**** Exercise materials ****

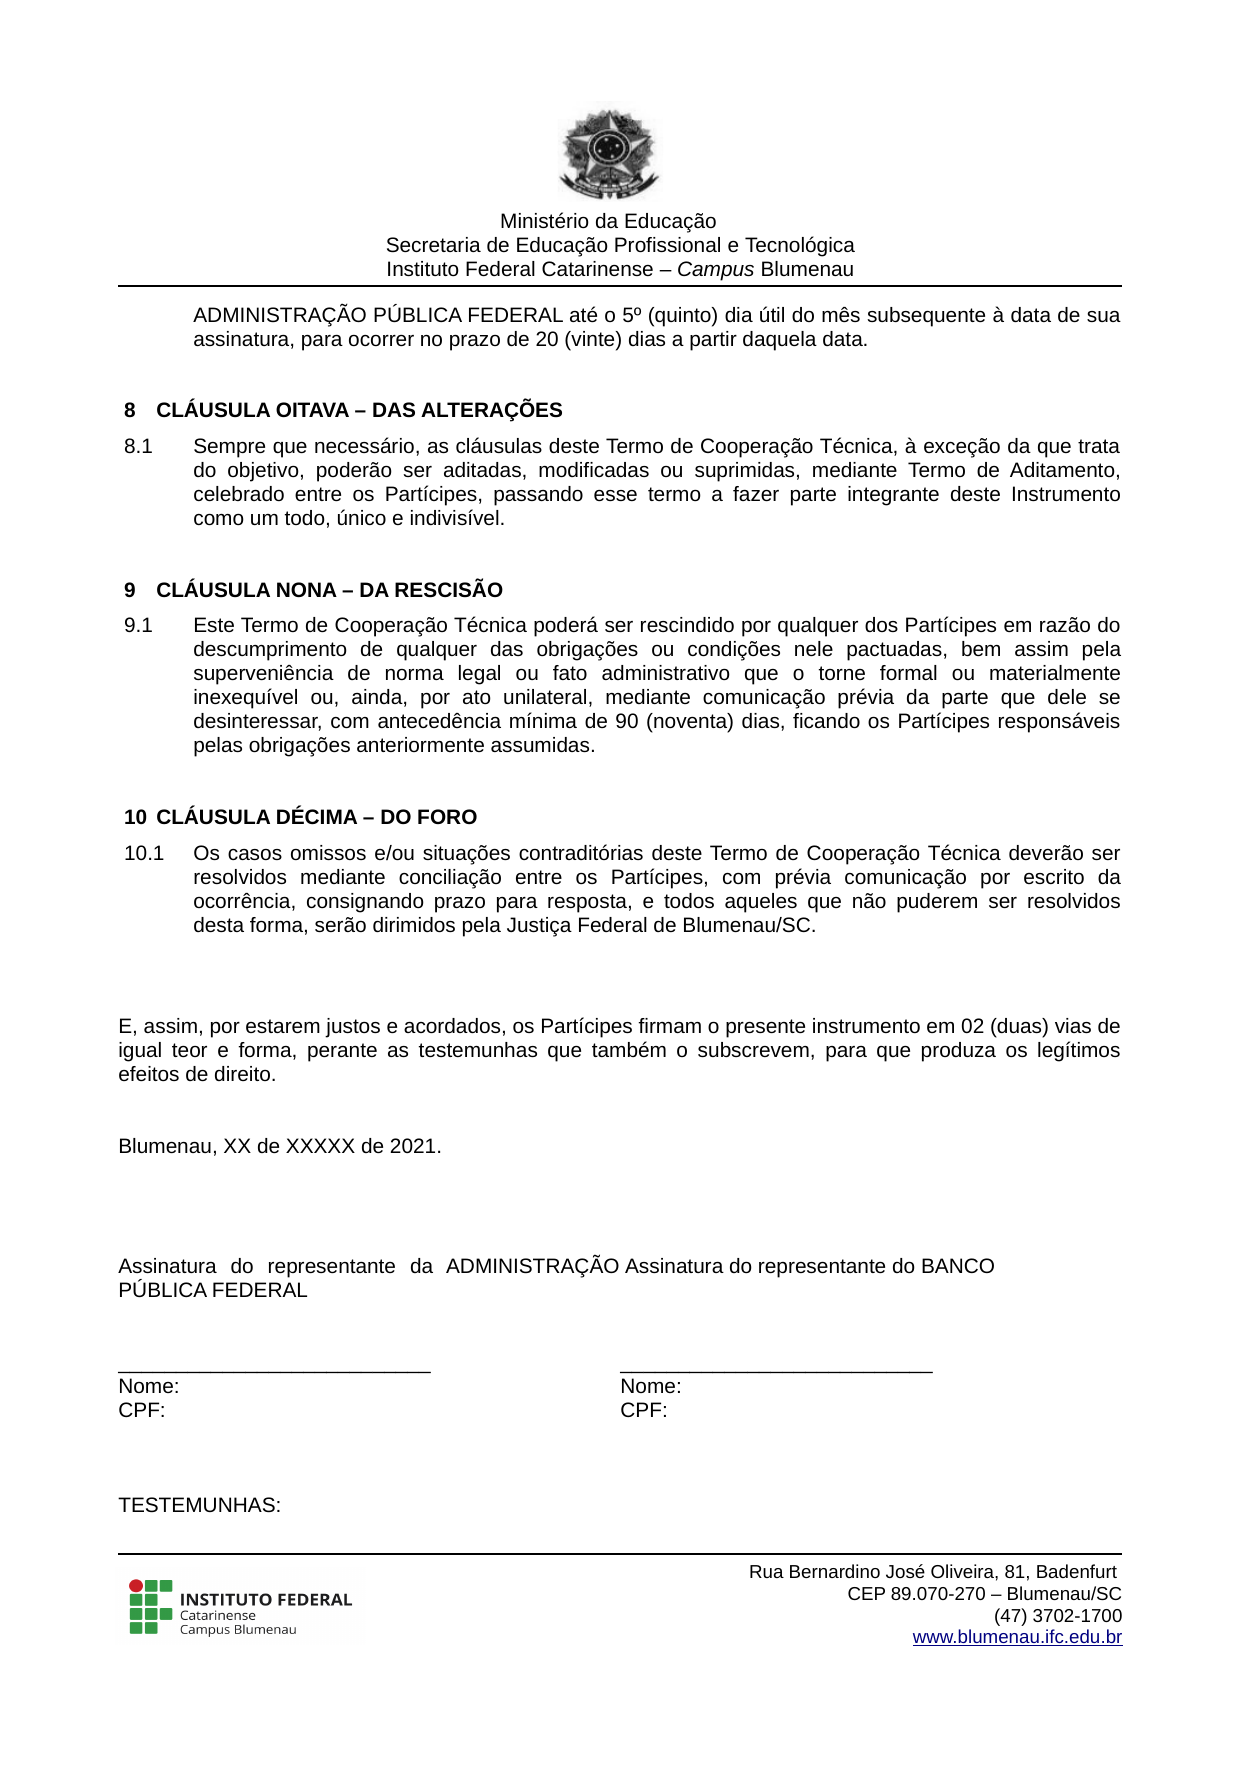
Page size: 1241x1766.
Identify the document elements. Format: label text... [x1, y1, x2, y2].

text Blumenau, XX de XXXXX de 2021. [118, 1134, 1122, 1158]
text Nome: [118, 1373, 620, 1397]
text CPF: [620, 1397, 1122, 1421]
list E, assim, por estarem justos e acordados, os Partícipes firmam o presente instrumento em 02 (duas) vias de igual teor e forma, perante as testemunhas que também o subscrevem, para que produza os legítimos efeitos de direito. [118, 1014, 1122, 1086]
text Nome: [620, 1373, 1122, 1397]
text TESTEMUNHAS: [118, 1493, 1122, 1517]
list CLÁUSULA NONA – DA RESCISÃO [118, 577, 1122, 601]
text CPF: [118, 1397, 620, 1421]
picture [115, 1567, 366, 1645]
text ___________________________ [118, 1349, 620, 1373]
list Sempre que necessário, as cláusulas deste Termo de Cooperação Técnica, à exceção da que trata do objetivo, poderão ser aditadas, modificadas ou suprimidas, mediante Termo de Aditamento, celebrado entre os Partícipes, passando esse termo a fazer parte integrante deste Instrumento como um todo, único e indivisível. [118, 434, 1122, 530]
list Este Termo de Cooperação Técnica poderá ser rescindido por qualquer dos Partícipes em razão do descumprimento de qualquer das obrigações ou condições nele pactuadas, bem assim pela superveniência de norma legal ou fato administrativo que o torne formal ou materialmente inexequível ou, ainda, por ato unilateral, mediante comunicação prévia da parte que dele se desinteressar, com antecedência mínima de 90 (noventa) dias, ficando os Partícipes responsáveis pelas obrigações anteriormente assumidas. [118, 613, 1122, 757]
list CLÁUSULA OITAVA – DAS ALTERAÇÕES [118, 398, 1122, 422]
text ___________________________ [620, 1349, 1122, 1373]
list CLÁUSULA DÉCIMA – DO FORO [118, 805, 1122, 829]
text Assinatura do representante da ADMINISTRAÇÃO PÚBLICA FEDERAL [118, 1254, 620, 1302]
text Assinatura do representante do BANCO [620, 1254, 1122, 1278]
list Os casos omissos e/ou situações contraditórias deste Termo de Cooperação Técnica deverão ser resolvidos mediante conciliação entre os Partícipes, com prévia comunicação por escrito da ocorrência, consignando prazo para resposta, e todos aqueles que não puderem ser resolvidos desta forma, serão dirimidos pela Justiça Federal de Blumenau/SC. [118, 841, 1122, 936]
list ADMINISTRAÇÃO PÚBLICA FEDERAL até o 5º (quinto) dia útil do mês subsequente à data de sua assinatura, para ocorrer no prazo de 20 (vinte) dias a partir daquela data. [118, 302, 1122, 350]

****
**** Exercise materials ****

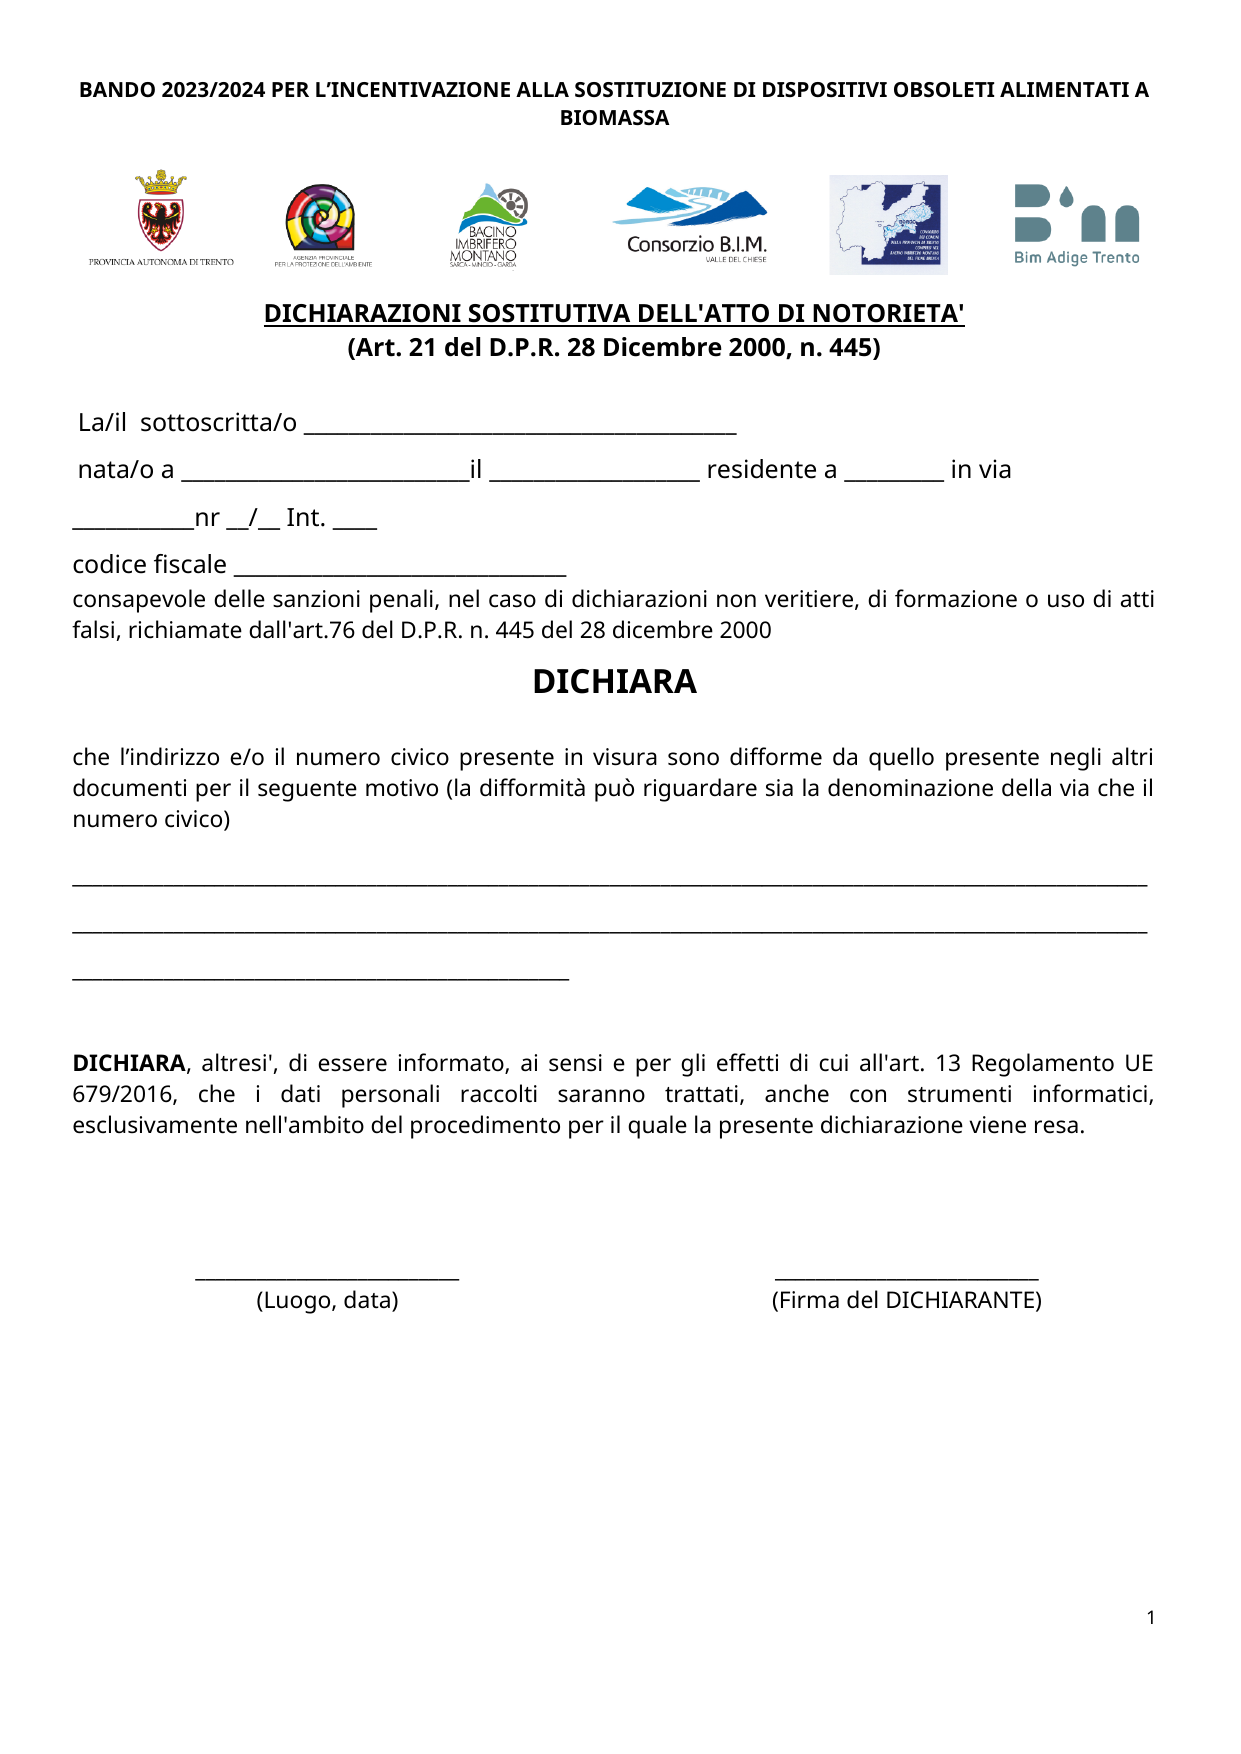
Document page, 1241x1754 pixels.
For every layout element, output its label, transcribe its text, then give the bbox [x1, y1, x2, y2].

****
**** Exercise materials ****

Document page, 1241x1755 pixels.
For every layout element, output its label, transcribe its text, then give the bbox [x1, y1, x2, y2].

****

__Task details__: Rewrite the lines of the first listing as a numbered list, beginning at the line that has "Page size: 1241x1766." and stopping after the line that has "text CPF: [620, 1397, 1122, 1421]". Leave out any blank line.

__Result below__:
1. Page size: 1241x1766.
2. Identify the document elements. Format: label text... [x1, y1, x2, y2].
3. text Blumenau, XX de XXXXX de 2021. [118, 1134, 1122, 1158]
4. text Nome: [118, 1373, 620, 1397]
5. text CPF: [620, 1397, 1122, 1421]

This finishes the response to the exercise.